• **WHAT YOU SHOULD DO**
Please write out all of the entries without altering anything.
*** RECORDS SUPPLIED ***
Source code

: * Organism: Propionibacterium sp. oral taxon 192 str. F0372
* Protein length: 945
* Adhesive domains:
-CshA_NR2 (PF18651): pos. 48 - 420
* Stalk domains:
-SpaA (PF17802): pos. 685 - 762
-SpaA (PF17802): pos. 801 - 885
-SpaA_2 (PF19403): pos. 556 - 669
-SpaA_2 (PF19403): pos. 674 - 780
*** End of RECORDS SUPPLIED ***
• **REPLY**
Source code

: * Organism: Propionibacterium sp. oral taxon 192 str. F0372
* Protein length: 945
* Adhesive domains:
-CshA_NR2 (PF18651): pos. 48 - 420
* Stalk domains:
-SpaA (PF17802): pos. 685 - 762
-SpaA (PF17802): pos. 801 - 885
-SpaA_2 (PF19403): pos. 556 - 669
-SpaA_2 (PF19403): pos. 674 - 780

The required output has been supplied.